**Exercise brief**
The answer is a single figure: how many lines below contain the word "wash".

-- Opening Marker --

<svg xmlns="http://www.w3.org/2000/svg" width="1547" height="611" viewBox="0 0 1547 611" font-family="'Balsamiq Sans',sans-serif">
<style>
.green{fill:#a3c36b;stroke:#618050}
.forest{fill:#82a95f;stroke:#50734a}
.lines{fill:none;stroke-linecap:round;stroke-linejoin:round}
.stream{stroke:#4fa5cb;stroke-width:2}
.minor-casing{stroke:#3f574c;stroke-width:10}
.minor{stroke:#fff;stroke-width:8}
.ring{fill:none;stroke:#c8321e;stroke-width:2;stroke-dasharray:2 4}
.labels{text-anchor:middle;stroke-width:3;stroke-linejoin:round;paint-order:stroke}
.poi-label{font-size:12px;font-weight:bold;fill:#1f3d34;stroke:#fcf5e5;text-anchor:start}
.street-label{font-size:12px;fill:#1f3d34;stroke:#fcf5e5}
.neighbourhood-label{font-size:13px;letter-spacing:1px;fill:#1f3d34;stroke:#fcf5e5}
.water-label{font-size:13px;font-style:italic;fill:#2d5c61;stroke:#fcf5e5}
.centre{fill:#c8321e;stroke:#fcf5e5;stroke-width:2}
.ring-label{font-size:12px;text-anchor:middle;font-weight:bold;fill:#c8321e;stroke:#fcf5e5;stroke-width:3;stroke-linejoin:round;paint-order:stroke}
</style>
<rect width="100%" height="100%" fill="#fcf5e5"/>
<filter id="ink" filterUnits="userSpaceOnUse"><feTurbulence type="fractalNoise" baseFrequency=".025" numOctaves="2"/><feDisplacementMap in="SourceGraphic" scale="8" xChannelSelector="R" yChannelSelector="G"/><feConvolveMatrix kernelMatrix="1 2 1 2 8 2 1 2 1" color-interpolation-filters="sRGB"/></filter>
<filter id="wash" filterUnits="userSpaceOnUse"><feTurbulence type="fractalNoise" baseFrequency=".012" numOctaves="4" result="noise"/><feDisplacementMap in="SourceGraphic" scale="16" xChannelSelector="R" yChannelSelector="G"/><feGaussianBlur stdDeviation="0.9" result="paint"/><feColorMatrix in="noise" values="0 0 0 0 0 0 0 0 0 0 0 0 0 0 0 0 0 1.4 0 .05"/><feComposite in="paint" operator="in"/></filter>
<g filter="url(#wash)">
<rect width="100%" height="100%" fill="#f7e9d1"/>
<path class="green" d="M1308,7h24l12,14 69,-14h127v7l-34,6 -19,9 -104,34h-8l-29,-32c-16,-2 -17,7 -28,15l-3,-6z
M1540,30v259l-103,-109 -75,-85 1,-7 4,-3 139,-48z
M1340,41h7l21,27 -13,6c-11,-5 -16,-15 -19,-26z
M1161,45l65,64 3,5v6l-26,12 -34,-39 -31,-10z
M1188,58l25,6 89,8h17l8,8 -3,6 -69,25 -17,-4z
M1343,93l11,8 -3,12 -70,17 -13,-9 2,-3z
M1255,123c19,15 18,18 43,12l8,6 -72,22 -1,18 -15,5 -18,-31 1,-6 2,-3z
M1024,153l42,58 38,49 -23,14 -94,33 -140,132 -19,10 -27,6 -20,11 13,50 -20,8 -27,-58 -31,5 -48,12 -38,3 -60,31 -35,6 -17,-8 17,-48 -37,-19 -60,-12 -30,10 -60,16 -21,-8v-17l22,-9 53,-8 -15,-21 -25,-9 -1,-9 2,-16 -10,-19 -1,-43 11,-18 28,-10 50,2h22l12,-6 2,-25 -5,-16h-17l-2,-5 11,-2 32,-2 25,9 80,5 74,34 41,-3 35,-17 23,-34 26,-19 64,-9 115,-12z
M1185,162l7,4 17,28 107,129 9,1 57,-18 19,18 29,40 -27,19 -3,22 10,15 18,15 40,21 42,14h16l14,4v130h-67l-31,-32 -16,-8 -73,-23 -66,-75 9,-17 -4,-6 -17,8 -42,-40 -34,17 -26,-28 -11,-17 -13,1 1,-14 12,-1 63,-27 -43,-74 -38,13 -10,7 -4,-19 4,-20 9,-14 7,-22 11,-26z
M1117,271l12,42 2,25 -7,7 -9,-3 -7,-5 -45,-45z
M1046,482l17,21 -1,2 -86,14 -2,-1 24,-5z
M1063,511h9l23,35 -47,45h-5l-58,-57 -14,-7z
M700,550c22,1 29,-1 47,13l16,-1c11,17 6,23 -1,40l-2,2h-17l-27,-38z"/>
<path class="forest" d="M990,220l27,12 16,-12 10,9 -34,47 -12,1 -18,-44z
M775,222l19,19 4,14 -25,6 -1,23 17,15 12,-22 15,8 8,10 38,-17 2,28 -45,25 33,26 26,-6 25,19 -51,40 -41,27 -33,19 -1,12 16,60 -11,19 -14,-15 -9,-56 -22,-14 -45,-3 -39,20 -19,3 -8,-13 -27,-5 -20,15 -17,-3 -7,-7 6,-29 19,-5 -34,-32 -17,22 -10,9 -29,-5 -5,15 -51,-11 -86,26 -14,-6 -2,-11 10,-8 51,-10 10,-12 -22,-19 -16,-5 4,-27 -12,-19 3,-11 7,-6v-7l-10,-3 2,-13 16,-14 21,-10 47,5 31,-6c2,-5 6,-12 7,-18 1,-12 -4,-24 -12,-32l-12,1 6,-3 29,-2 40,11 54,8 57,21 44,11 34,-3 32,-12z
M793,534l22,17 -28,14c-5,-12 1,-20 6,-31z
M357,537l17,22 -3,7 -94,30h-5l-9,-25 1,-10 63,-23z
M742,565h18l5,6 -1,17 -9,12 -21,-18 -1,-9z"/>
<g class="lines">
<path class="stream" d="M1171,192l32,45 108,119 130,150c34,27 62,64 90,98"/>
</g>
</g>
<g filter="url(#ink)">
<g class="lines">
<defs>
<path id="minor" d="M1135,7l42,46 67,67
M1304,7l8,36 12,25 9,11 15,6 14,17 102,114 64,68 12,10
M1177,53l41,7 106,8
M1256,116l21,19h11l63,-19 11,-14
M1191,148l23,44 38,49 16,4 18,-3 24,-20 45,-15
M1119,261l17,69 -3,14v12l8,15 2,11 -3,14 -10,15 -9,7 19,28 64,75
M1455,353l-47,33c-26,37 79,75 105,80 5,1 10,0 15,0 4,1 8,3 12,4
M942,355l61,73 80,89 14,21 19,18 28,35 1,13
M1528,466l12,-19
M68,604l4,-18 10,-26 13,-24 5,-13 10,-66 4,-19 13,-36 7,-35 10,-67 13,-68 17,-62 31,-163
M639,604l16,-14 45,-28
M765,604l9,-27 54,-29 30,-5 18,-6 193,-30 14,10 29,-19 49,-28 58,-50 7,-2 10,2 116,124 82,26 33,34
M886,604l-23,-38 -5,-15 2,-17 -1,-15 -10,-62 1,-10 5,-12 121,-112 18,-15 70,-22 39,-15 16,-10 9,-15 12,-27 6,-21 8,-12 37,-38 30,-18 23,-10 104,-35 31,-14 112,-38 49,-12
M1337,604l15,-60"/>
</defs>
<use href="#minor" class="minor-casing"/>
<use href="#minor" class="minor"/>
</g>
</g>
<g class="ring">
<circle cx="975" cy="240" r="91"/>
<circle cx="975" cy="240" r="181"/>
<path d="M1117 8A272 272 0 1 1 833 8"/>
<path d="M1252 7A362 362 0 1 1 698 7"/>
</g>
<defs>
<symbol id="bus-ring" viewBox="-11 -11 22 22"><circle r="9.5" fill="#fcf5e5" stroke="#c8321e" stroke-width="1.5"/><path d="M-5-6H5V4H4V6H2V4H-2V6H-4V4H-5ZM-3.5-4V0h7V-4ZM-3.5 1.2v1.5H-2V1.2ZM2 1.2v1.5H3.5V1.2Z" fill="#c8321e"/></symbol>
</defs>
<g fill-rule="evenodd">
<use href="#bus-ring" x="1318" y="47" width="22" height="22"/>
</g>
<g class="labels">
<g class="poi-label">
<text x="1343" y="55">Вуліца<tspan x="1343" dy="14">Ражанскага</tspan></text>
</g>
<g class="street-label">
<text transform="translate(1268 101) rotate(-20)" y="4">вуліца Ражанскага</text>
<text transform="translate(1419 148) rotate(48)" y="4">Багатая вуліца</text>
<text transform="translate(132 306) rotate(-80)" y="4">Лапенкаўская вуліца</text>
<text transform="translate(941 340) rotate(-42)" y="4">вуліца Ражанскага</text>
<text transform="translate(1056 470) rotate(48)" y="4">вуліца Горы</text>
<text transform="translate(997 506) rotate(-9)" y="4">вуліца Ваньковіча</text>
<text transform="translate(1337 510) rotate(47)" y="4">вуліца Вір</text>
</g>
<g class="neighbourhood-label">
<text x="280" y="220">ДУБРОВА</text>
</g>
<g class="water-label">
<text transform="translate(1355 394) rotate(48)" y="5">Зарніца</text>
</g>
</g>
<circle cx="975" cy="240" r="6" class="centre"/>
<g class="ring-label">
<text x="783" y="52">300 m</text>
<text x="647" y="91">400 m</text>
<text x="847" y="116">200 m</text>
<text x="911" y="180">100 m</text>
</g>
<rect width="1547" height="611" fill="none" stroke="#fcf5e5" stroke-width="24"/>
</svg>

-- Closing Marker --
-- Opening Marker --

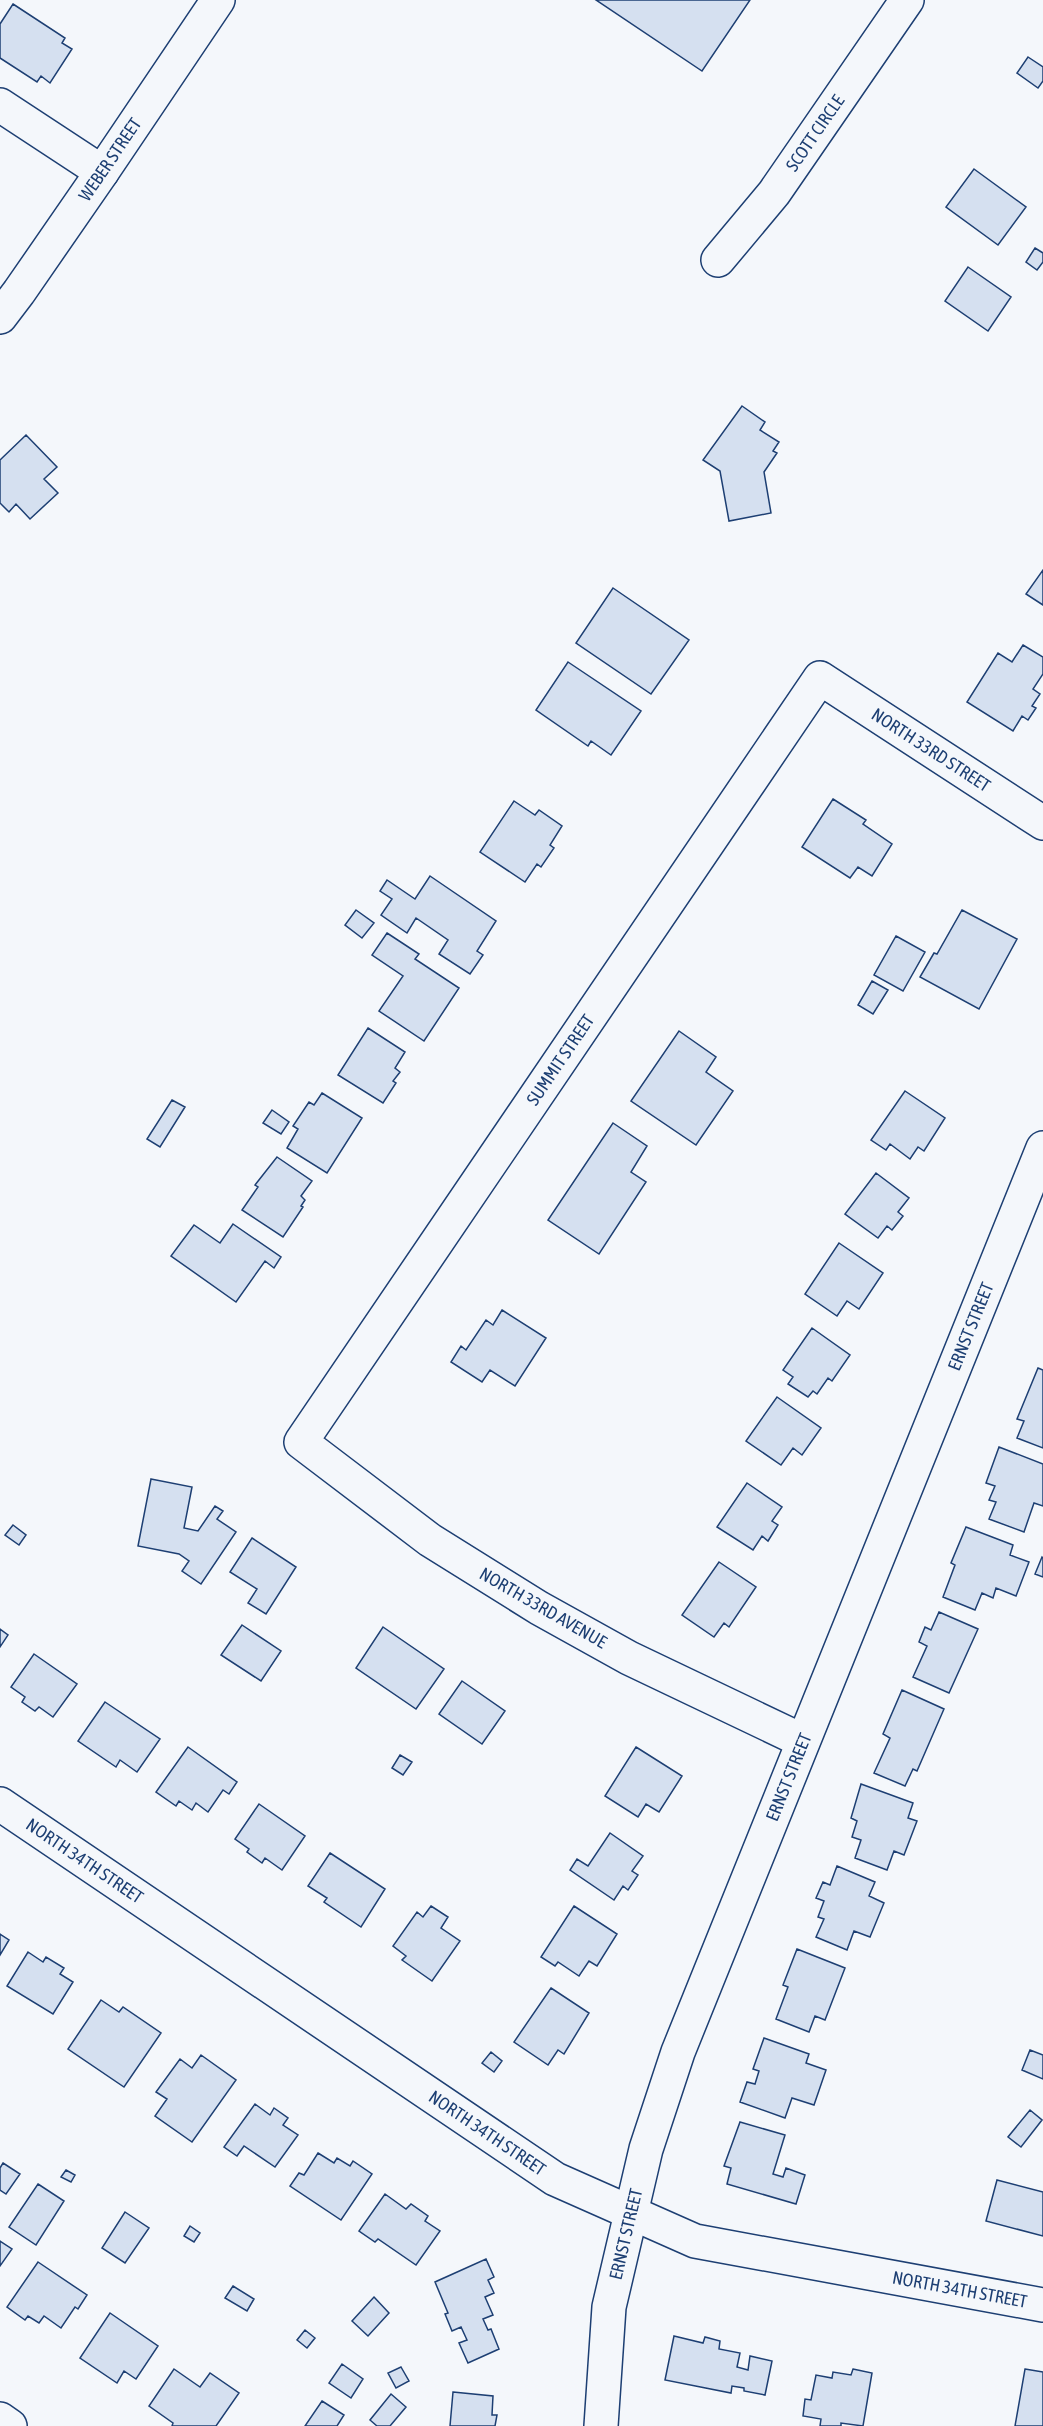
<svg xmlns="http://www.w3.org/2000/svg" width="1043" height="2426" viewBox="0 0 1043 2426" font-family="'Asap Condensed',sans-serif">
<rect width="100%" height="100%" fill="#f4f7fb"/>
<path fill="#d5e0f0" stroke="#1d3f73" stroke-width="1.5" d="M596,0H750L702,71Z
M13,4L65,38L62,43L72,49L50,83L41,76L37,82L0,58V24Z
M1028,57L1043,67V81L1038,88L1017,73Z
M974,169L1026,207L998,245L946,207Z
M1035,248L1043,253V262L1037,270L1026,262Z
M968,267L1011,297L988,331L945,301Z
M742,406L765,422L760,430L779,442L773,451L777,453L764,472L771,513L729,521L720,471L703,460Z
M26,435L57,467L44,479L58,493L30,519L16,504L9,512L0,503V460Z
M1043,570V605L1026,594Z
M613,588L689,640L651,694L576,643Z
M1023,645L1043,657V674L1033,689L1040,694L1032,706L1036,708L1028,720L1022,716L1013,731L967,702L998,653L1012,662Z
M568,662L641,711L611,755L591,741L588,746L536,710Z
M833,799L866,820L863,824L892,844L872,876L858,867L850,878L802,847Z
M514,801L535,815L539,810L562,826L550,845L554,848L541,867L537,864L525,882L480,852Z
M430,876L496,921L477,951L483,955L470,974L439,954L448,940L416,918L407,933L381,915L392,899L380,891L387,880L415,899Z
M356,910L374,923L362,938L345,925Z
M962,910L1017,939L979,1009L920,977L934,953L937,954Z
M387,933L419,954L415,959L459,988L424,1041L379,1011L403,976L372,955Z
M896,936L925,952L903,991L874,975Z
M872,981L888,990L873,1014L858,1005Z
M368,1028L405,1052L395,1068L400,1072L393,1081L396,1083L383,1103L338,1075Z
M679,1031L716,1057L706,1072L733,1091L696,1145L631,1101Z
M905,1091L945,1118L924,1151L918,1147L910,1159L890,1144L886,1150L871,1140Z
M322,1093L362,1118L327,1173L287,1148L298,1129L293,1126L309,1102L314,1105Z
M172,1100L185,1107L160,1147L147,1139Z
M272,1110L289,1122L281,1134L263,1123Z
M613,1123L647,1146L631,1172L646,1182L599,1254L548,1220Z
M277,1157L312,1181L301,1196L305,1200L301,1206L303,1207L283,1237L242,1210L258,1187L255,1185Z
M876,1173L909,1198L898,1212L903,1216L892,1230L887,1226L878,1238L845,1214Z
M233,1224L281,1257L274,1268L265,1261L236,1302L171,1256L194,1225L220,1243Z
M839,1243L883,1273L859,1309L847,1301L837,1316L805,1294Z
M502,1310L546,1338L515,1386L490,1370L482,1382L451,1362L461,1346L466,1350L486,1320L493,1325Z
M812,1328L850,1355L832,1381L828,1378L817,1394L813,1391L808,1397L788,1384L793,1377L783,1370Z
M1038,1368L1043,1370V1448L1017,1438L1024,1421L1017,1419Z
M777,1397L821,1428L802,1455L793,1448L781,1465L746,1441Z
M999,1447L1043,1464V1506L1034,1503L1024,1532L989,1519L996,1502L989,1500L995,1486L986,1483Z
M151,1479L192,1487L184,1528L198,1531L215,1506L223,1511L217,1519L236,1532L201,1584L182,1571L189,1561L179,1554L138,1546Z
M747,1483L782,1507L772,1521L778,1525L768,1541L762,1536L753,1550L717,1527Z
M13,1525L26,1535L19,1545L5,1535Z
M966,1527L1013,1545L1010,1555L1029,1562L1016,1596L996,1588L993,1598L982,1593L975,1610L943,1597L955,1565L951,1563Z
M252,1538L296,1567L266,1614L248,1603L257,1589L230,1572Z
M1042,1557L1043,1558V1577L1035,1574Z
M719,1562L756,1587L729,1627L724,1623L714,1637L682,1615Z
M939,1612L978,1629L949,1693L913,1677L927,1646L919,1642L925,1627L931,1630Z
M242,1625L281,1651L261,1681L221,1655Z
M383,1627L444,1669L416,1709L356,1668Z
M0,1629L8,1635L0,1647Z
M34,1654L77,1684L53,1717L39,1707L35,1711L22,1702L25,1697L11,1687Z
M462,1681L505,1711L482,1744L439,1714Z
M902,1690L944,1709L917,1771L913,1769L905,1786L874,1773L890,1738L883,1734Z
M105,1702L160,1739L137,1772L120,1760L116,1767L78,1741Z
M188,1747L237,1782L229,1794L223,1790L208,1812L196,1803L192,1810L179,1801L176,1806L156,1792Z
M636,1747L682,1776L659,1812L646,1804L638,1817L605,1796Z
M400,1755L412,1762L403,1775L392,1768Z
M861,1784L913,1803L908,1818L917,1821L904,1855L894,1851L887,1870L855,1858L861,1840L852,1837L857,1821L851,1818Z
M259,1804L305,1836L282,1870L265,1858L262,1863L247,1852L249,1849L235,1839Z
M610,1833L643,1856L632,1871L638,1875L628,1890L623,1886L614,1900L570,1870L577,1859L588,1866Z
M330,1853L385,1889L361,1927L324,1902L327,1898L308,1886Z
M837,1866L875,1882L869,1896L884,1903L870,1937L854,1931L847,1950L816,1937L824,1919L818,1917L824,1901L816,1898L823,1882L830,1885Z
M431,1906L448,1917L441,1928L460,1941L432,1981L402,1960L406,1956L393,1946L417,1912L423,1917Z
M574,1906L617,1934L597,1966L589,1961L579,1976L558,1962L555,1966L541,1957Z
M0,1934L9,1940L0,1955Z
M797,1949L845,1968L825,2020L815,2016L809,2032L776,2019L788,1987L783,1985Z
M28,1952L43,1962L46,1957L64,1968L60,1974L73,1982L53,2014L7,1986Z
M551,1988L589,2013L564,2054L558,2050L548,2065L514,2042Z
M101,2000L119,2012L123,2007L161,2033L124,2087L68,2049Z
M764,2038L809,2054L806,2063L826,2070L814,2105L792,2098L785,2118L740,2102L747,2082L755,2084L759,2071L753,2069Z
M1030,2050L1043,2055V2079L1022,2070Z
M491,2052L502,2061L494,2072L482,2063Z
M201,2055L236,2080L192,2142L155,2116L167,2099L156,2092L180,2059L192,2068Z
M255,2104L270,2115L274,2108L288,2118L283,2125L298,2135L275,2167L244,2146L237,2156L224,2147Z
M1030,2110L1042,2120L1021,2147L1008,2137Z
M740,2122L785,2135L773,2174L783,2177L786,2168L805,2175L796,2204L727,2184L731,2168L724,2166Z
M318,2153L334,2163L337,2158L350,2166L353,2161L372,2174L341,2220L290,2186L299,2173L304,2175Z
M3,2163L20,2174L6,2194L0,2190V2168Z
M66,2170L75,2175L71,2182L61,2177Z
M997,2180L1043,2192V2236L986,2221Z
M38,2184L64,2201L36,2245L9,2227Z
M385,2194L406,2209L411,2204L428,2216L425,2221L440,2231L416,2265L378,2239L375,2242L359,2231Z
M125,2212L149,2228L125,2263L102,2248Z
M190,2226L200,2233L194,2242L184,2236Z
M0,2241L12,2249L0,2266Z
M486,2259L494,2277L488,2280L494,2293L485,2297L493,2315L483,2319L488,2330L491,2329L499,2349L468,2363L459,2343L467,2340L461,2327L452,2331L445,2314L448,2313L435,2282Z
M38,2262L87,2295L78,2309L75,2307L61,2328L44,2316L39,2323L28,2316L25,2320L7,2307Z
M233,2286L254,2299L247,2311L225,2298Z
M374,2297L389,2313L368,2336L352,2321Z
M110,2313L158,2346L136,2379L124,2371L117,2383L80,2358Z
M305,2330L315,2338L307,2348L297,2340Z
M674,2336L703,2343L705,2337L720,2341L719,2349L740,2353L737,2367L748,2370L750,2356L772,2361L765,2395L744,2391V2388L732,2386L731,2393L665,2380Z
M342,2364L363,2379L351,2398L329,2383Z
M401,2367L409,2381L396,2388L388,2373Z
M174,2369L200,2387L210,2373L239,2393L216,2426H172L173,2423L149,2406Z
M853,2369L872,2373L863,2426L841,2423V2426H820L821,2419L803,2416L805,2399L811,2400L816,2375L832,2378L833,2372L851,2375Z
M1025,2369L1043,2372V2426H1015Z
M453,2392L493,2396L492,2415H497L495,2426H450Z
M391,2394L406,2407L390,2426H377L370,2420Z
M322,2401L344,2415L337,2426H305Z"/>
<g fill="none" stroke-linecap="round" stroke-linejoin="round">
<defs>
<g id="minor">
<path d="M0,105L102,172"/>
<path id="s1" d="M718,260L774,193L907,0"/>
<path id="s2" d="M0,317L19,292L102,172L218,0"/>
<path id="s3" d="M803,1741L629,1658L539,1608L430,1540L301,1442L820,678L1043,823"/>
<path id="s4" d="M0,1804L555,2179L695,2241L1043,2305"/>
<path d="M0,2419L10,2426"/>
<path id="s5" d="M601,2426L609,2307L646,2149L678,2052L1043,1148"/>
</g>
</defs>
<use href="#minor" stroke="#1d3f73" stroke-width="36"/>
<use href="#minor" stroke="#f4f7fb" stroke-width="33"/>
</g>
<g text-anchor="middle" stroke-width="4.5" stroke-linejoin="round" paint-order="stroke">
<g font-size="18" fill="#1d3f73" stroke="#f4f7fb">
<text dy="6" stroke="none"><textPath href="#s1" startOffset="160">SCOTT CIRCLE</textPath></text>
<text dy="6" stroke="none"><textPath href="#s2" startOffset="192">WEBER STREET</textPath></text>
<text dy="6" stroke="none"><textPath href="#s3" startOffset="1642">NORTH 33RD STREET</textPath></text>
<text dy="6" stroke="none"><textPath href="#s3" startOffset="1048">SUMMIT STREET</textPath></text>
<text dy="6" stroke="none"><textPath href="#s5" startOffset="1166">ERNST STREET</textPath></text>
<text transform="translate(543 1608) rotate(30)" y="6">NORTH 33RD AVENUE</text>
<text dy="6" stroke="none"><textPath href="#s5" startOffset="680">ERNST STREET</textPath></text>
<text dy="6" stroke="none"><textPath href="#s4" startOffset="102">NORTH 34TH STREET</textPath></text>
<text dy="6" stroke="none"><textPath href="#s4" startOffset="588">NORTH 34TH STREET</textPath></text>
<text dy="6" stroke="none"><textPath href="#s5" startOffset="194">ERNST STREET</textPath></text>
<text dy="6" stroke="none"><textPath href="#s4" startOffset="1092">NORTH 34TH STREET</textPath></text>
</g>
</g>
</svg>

-- Closing Marker --

**Expected answer**
2